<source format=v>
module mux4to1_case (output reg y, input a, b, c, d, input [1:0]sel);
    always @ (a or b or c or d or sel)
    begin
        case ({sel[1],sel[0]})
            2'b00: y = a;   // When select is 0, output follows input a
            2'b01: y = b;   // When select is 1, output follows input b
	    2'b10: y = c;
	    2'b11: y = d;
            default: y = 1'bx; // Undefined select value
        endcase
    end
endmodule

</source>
--
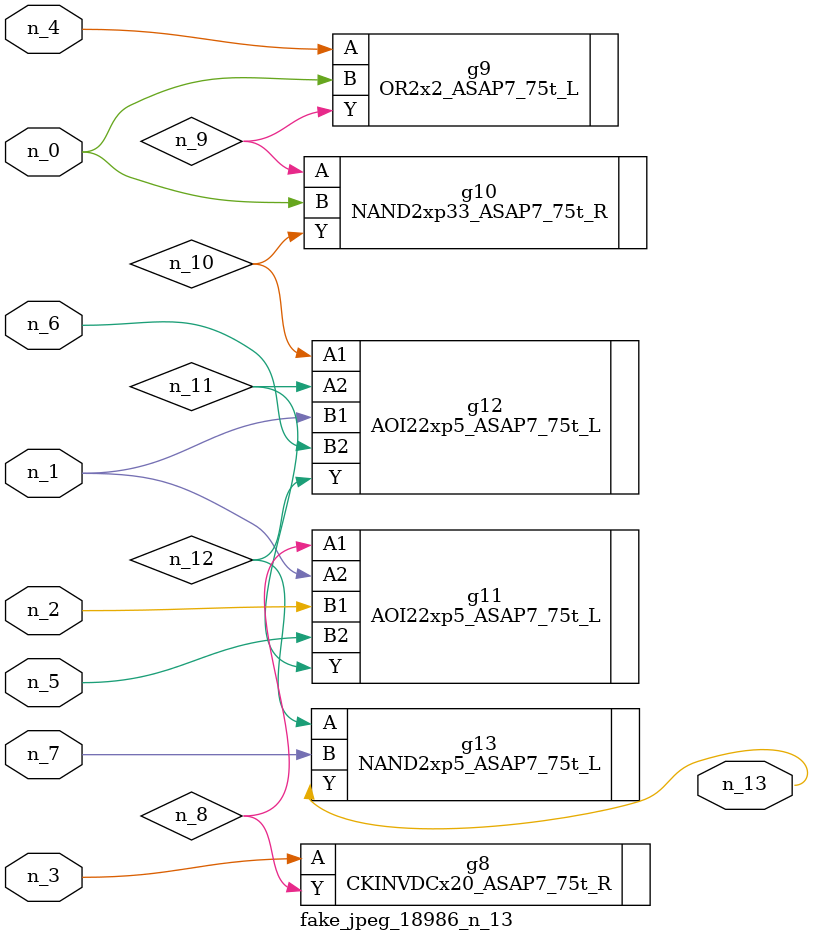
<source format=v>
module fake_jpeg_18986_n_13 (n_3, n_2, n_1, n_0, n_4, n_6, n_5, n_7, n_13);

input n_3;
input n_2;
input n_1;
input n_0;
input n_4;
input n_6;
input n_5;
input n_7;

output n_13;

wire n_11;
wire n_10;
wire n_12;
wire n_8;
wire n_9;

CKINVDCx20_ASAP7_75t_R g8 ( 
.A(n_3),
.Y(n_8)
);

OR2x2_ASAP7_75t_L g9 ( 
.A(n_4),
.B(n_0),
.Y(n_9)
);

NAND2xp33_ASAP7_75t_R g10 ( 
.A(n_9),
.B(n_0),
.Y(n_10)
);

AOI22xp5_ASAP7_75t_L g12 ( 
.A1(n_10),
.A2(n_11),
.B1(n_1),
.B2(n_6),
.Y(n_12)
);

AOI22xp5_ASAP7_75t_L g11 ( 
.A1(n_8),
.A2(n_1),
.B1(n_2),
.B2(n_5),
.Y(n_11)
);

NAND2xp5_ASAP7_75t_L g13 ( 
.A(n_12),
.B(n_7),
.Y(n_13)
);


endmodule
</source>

How to complete this task: Look through the data above for the string "select" and copy every line where it appears.

Answer box:
            2'b00: y = a;   // When select is 0, output follows input a
            2'b01: y = b;   // When select is 1, output follows input b
            default: y = 1'bx; // Undefined select value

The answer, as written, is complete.